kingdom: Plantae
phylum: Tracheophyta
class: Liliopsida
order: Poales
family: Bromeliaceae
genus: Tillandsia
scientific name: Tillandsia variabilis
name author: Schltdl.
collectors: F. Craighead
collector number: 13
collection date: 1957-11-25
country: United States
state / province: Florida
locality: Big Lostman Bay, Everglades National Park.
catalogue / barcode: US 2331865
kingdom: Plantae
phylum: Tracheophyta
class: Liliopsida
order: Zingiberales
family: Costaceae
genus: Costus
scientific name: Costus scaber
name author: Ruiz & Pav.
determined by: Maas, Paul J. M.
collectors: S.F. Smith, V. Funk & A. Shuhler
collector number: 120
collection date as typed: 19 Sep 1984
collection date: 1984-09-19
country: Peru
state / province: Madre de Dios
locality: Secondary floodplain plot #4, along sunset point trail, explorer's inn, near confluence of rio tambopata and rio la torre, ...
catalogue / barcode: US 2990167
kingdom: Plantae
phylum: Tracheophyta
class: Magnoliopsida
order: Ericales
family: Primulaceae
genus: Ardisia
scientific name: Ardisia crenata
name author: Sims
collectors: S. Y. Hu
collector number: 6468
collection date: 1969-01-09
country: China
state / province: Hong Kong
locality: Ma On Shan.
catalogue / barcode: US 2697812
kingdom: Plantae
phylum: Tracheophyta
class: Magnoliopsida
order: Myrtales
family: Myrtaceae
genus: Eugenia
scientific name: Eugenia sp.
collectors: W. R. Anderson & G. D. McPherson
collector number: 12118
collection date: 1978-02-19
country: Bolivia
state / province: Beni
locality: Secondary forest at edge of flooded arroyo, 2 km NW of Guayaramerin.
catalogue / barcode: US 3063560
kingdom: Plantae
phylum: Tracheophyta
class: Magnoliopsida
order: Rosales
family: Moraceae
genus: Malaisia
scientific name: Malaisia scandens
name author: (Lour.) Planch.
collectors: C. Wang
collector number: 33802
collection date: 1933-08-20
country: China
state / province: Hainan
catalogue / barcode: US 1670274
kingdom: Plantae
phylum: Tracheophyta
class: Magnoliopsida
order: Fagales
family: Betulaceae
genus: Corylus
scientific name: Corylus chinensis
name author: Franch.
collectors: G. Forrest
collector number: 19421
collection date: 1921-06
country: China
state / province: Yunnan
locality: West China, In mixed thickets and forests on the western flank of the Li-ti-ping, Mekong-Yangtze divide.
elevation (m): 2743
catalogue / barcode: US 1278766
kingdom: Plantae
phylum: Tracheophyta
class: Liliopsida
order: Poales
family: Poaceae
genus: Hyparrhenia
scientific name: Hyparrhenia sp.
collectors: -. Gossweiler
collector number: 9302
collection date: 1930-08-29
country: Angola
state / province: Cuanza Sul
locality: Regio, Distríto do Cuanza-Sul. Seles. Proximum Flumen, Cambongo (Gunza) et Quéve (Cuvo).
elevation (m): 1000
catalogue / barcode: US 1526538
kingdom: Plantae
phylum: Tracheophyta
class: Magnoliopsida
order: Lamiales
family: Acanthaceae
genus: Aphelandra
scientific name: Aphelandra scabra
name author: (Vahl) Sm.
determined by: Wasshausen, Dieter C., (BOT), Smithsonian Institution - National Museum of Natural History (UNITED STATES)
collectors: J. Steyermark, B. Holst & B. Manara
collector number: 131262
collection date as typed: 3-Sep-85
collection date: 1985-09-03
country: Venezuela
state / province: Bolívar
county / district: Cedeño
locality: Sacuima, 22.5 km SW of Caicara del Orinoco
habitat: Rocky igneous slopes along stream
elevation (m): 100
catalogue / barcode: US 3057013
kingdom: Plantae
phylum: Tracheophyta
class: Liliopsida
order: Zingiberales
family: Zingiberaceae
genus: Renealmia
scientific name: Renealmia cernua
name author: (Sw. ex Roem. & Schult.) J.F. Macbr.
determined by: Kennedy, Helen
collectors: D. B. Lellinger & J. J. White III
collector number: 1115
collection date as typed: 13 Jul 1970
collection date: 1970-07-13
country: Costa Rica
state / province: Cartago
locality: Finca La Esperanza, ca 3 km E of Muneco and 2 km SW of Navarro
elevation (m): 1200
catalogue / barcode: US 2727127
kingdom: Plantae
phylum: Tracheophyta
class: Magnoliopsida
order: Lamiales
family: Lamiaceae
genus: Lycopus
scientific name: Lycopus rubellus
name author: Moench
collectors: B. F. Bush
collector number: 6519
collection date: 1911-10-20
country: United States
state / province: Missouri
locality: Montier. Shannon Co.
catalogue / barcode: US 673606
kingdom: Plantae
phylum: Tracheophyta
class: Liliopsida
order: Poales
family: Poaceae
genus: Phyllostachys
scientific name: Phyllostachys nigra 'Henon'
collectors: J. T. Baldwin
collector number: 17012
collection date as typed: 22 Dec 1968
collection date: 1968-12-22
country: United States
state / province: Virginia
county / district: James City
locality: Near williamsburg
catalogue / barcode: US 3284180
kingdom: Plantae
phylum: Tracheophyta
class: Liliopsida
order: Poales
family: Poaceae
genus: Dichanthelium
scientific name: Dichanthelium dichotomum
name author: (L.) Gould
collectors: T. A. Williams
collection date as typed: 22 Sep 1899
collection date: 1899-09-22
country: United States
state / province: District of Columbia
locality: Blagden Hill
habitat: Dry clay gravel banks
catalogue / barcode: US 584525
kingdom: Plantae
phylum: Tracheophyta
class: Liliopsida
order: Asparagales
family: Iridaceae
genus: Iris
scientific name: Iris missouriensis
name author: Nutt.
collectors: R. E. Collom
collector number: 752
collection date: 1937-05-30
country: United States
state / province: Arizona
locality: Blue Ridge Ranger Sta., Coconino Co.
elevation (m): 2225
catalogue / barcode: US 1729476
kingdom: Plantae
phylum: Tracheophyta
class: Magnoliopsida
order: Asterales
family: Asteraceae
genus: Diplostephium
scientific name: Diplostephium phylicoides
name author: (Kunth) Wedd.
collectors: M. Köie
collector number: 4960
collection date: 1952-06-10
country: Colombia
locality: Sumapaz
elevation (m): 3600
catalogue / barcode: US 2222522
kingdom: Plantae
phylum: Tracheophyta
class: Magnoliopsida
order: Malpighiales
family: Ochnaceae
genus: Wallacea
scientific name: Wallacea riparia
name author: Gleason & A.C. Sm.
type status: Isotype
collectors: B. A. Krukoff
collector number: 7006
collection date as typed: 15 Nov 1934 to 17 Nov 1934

****

■ Exercise aim: Starting with the line that has "scientific name: Iris missouriensis" and going on through the line that has "genus: Wallacea", write those lines out again with "collector number" renamed "field number" and nothing else changed.

■ Response for this exercise:
scientific name: Iris missouriensis
name author: Nutt.
collectors: R. E. Collom
field number: 752
collection date: 1937-05-30
country: United States
state / province: Arizona
locality: Blue Ridge Ranger Sta., Coconino Co.
elevation (m): 2225
catalogue / barcode: US 1729476
kingdom: Plantae
phylum: Tracheophyta
class: Magnoliopsida
order: Asterales
family: Asteraceae
genus: Diplostephium
scientific name: Diplostephium phylicoides
name author: (Kunth) Wedd.
collectors: M. Köie
field number: 4960
collection date: 1952-06-10
country: Colombia
locality: Sumapaz
elevation (m): 3600
catalogue / barcode: US 2222522
kingdom: Plantae
phylum: Tracheophyta
class: Magnoliopsida
order: Malpighiales
family: Ochnaceae
genus: Wallacea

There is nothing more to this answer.